# [REQUEST 1]
In the project occupancy code, what default start date does the function use?
# [REQUEST 2]
Pick up the project occupancy code at its final line and write the code that comes next.

# [EXTRACT TO READ]

Project Occupancy by Project Name and Organization Name

Reading time ~3 minutes

##################################################
# Create Occupancy Trends for Emergency Shelters #
# Rapid Rehousing, and Permanet Housing programs #
# by ProjectName and OrganizationName.           #
##################################################
trendsOfOccupancyByProjectAndOrganization <- function(allDataPath, 
                                                      outputFolder, 
                                                      interval = "week", 
                                                      startDate = "2014-01-01"){
  
  library(plyr)
  
  client <- loadClient(allDataPath)
  
  primaryPersonalIDs <- getPrimaryPersonalID(client)
  primaryPersonalIDs <- sqldf("
                            SELECT
                              PrimaryPersonalID,
                              PersonalID 
                            FROM
                              primaryPersonalIDs")
  
  client <- sqldf("
                  SELECT
                    a.PrimaryPersonalID,
                    b.* 
                  FROM
                    primaryPersonalIDs a 
                  LEFT JOIN
                    client b 
                      ON a.PersonalID=b.PersonalID")
  
  client <- within(client, rm(PersonalID))
  colnames(client)[1] <- "PersonalID"
  client <- unique(client)
  
  enrollment <- loadEnrollment(allDataPath)
  enrollment <- sqldf("SELECT
                        a.PrimaryPersonalID,
                        b.* 
                      FROM
                        primaryPersonalIDs a 
                      LEFT JOIN
                        enrollment b 
                          ON a.PersonalID=b.PersonalID")
  
  enrollment <- within(enrollment, rm(PersonalID))
  colnames(enrollment)[1] <- "PersonalID"
  enrollment <- unique(enrollment)
  
  exit <- loadExit(allDataPath)
  exit <- sqldf("SELECT 
                  a.PrimaryPersonalID, 
                  b.* 
                FROM 
                  primaryPersonalIDs a 
                LEFT JOIN 
                  exit b 
                    ON a.PersonalID=b.PersonalID")
  
  exit <- within(exit, rm(PersonalID))
  colnames(exit)[1] <- "PersonalID"
  exit <- unique(exit)
  
  project <- loadProject(allDataPath)
  inventory <- loadInventory(allDataPath)

  organization <- loadOrganization(allDataPath)

(Extracted data entries)
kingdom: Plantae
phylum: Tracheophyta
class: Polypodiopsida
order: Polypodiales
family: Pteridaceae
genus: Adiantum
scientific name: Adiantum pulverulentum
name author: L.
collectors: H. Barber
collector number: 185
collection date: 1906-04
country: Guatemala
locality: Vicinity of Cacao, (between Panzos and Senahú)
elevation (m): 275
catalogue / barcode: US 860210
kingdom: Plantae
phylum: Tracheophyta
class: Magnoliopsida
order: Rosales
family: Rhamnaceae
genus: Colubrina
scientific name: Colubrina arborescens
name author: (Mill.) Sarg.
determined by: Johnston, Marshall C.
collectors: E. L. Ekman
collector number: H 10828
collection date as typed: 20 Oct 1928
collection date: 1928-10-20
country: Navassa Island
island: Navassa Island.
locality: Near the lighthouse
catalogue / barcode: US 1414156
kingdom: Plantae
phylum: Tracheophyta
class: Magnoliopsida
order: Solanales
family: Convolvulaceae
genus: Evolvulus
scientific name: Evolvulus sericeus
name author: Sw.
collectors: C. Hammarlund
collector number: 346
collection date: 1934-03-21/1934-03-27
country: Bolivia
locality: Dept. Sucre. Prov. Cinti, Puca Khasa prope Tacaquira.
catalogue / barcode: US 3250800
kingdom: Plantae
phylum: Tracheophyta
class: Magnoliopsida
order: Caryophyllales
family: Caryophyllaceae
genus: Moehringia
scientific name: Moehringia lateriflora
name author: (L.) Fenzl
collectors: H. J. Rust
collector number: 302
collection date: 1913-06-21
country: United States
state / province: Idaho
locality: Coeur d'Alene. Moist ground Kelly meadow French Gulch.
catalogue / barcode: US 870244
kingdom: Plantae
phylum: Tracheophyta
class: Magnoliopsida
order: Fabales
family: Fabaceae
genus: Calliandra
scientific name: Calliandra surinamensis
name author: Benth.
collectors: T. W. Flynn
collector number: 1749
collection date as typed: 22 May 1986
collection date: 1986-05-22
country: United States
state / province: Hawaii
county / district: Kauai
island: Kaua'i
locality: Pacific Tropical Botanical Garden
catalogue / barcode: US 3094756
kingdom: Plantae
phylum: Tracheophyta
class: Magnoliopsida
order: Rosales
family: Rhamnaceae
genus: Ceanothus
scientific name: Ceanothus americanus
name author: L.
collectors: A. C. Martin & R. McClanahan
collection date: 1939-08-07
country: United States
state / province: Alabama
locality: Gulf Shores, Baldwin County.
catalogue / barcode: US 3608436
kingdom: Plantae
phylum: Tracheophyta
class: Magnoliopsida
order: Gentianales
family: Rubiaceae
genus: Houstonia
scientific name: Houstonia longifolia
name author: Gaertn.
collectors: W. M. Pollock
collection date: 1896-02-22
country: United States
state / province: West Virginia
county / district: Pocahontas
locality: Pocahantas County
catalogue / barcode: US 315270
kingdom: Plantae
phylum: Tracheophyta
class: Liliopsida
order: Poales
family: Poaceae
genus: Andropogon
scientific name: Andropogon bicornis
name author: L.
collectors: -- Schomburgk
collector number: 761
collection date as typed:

# [ANSWER 1]
The default start date is "2014-01-01".

# [ANSWER 2]
  # Add all bed inventories into one (HH without children, HH with children, and HH of children only)
  inventory <- sqldf("
                      SELECT
                        ProjectID,
                        SUM(BedInventory) As 'BedInventory' 
                      FROM
                        inventory 
                      GROUP BY
                        ProjectID
                     ")
  
  allData <- sqldf("
                    SELECT  
                      DISTINCT a.PersonalID, 
                      a.EnrollmentID, 
                      c.ProjectName, 
                      a.EntryDate, 
                      b.ExitDate, 
                      c.ProjectType, 
                      d.BedInventory, 
                      e.OrganizationName
                    FROM 
                      enrollment a
                    LEFT JOIN 
                        exit b
                          ON a.EnrollmentID=b.EnrollmentID
                    LEFT JOIN 
                        project c
                          ON a.ProjectID=c.ProjectID
                    LEFT JOIN 
                        inventory d
                          ON c.ProjectID=d.ProjectID
                    LEFT JOIN 
                        organization e
                          ON c.OrganizationID=e.OrganizationID
                    WHERE RelationshipToHoH != 'NA'")
  
  remove(client, enrollment, exit, project, primaryPersonalIDs)
  
  # Gets max and min date
  bfr <- sqldf("
                SELECT 
                  MIN(EntryDate) As MinimumDate
                FROM 
                  allData
               ")
  
  min_date <- ""
  if(startDate == ""){
    min_date <- as.character(bfr[1,1])  
  } else {
    min_date <- startDate
  }
  bfr <- sqldf("
                SELECT 
                  MAX(EntryDate) As MaximumDate 
               FROM 
                  allData
               ")

  max_date <- as.character(bfr)
  
  intervalConstant <- switch(interval,
                             week = 7,
                             month = 30,
                             quarter = 120)
  
  numberOfIntervals <- switch(interval,
                              week = as.integer(getWeeksBetween(min_date, max_date)),
                              month = as.integer(getMonthsBetween(min_date, max_date)),
                              quarter = as.integer(getQuartersBetween(min_date, max_date)))
  
  allData$EntryDate <- as.Date(allData$EntryDate)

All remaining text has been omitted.